The beauty of the "Best of" series, I believe, is the way it highlights the fact that we are all individuals in our reading preferences. Like our genetic makeup, no top 10 list is the same. It gives me a wonderful peek inside the minds and lives of my friends and family - I am learning things I never knew about them. And adding more books to my TBR list!
I feel I need to emphasize this as I introduce Kevin. Kevin is my husband's cousin. He is the musical director at his church, at one point was the editor-in-chief of the Macedonian newspaper in his home town, he speaks over a dozen languages, he loves to cook, he has seen more movies than anyone else I know (except maybe my sister), he travels to places I never knew existed, he is a published author of a book as well as magazine articles and brochures, and is deeply immersed in his Polish and Macedonian heritage. He is also the reason my husband immigrated here from communist Poland. He is one of the most interesting people you will ever meet.
With that said, I KNEW, when I asked for his top 10 books, that I would get more than I ever imagined or bargained for. He not only has provided his favorite books, but has written a paragraph for each, detailing a little about each book and how they have affected his life. Because I want to be sure that each entry gets its due, I have split The Kevin Chronicles into three parts. So without further ado, let us take a look at Kevin's first three favorite reads:
1. The Travels of Marco Polo
There was a 1914 edition in our elementary school library. I latched onto it at the beginning of fourth grade in 1959 and, since no one else was interested, I was allowed to keep it for the whole school year. That September, my eyes popped wide open on the first page and they have never slammed shut. I became Marco Polo. His great travel saga planted the seed that grew into that most delectable of fruits—travel to a new place, where I know no one and do not speak the language. Marco Polo’s account turned me into a sponge, soaking up the colors, rhythms, melodies, flavors, textures, languages and thought-ways of those around me.
2. The Trumpeter of Cracow, J. P. Kelly (1928)
In 1958, at the beginning of third grade, I came upon this in our local public library branch. Written for young people, Kelly’s story embellishes on Polish tradition and ties the daily bugle call (the hejnal) from the spire of St. Mary’s Church in Cracow (Kraków), Poland to the Tatar invasion of 1241. The last, broken-off blast recalls the Tatar arrow that pierced the trumpeter’s heart as he bravely played on. The drama and romance of the legend sold me forever on the drama and romance of my Polish heritage. Polish family, history, music, literature and travel in socialist and post-socialist Poland have been passions ever since. Few things delight me as much as beautifully spoken and beautifully written Polish (piękna polszczyzna). This is tied to the next entry.
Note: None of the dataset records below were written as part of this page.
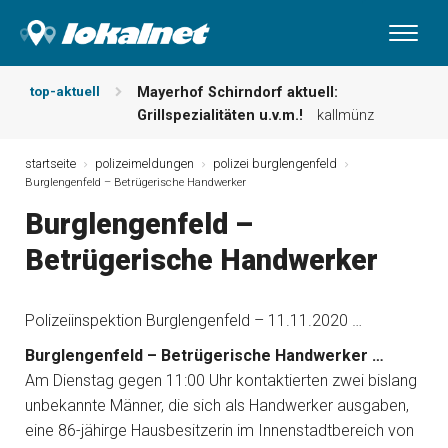
top-aktuell
Mayerhof Schirndorf aktuell:
Grillspezialitäten u.v.m.!
kallmünz
Meindl Metzgerei: Wochen-Speisekarte
und mehr …
burglengenfeld
startseite
polizeimeldungen
polizei burglengenfeld
Burglengenfeld – Betrügerische Handwerker
Der „deutsche Michel“ muss nun
zahlen!
kommentare & serien &
Burglengenfeld –
leserbriefe
Betrügerische Handwerker
Maxhütter Fischladen: Unser aktuelles
Angebot …
maxhütte-haidhof
Nutzen Sie aktuelle Angebote Ihrer
Polizeiinspektion Burglengenfeld – 11.11.2020 …
Region!
angebote vor ort | anzeige
Metzgerei Hummel: Aktuelles
Burglengenfeld – Betrügerische Handwerker …
Wochenangebot!
maxhütte-haidhof
Am Dienstag gegen 11:00 Uhr kontaktierten zwei bislang
unbekannte Männer, die sich als Handwerker ausgaben,
eine 86-jähirge Hausbesitzerin im Innenstadtbereich von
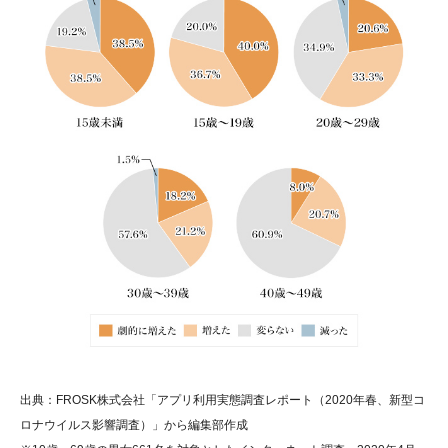
出典：FROSK株式会社「アプリ利用実態調査レポート（2020年春、新型コ
ロナウイルス影響調査）」から編集部作成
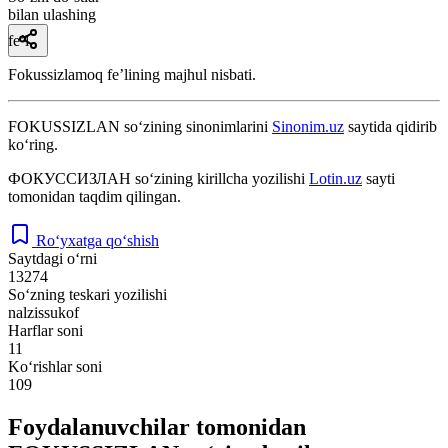
bilan ulashing
fe’l
Fokussizlamoq feʼlining majhul nisbati.
FOKUSSIZLAN
so‘zining sinonimlarini
Sinonim.uz
saytida qidirib
ko‘ring.
ФОКУССИЗЛАН
so‘zining kirillcha yozilishi
Lotin.uz
sayti
tomonidan taqdim qilingan.
Ro‘yxatga qo‘shish
Saytdagi o‘rni
13274
So‘zning teskari yozilishi
nalzissukof
Harflar soni
11
Ko‘rishlar soni
109
Foydalanuvchilar tomonidan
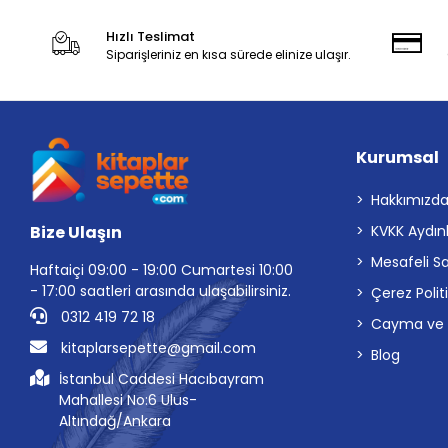
Hızlı Teslimat
Siparişleriniz en kısa sürede elinize ulaşır.
Kurumsal
Hakkımızd
Bize Ulaşın
KVKK Aydın
Mesafeli S
Haftaiçi 09:00 - 19:00 Cumartesi 10:00
- 17:00 saatleri arasında ulaşabilirsiniz.
Çerez Polit
0312 419 72 18
Cayma ve İp
kitaplarsepette@gmail.com
Blog
İstanbul Caddesi Hacıbayram
Mahallesi No:6 Ulus-
Altındağ/Ankara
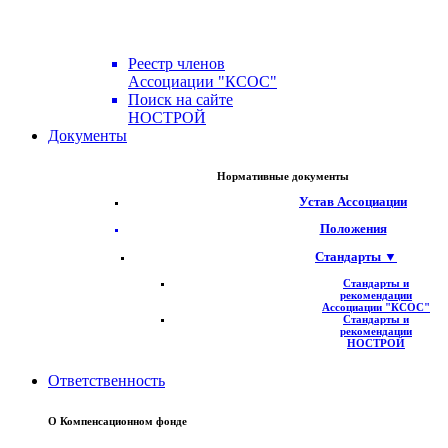
Реестр членов
Ассоциации "КСОС"
Поиск на сайте
НОСТРОЙ
Документы
Нормативные документы
Устав Ассоциации
Положения
Стандарты ▼
Стандарты и
рекомендации
Ассоциации "КСОС"
Стандарты и
рекомендации
НОСТРОЙ
Ответственность
О Компенсационном фонде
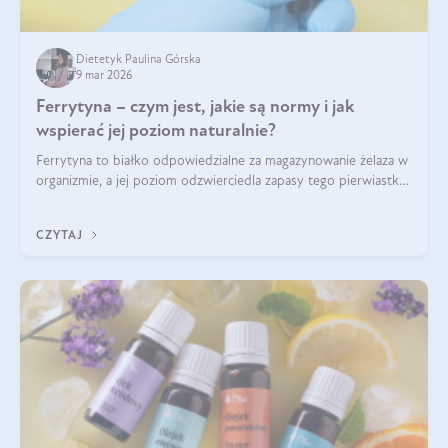
Dietetyk Paulina Górska
9 mar 2026
Ferrytyna – czym jest, jakie są normy i jak
wspierać jej poziom naturalnie?
Ferrytyna to białko odpowiedzialne za magazynowanie żelaza w
organizmie, a jej poziom odzwierciedla zapasy tego pierwiastka.
Warto dowiedzieć się więcej na jej temat, ponieważ niedobór
ferrytyny daje objawy, które mogą utrudniać codzienne
CZYTAJ
funkcjonowanie (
3. My Mother’s Polish-language Elementary School Bible History Text Book
First the wood-cut illustrations drew me in—Adam and Eve in Eden, the Crossing of the Red Sea, David and Goliath. I had seen this book around the house all my life, and loved looking at the pictures, but in 1959, with my mother’s help, I began sounding out the text. Mind you, I understood no Polish, but I loved the way it looked (particularly the l’s with lines through them and the e’s and a’s with the little hooks under them), and I loved even more the way it sounded. My mother would read a sentence and I would repeat it. Eventually, I could sound my way through any Polish text, taking sensual joy in the movements of my tongue, my lips and my jaw, and the sounds I heard coming out of my mouth. I was eating language. When I finally began to speak Polish in 1970, during my first trip to Poland, all those early sensations filled me up again and I began to digest what I had been devouring for so long.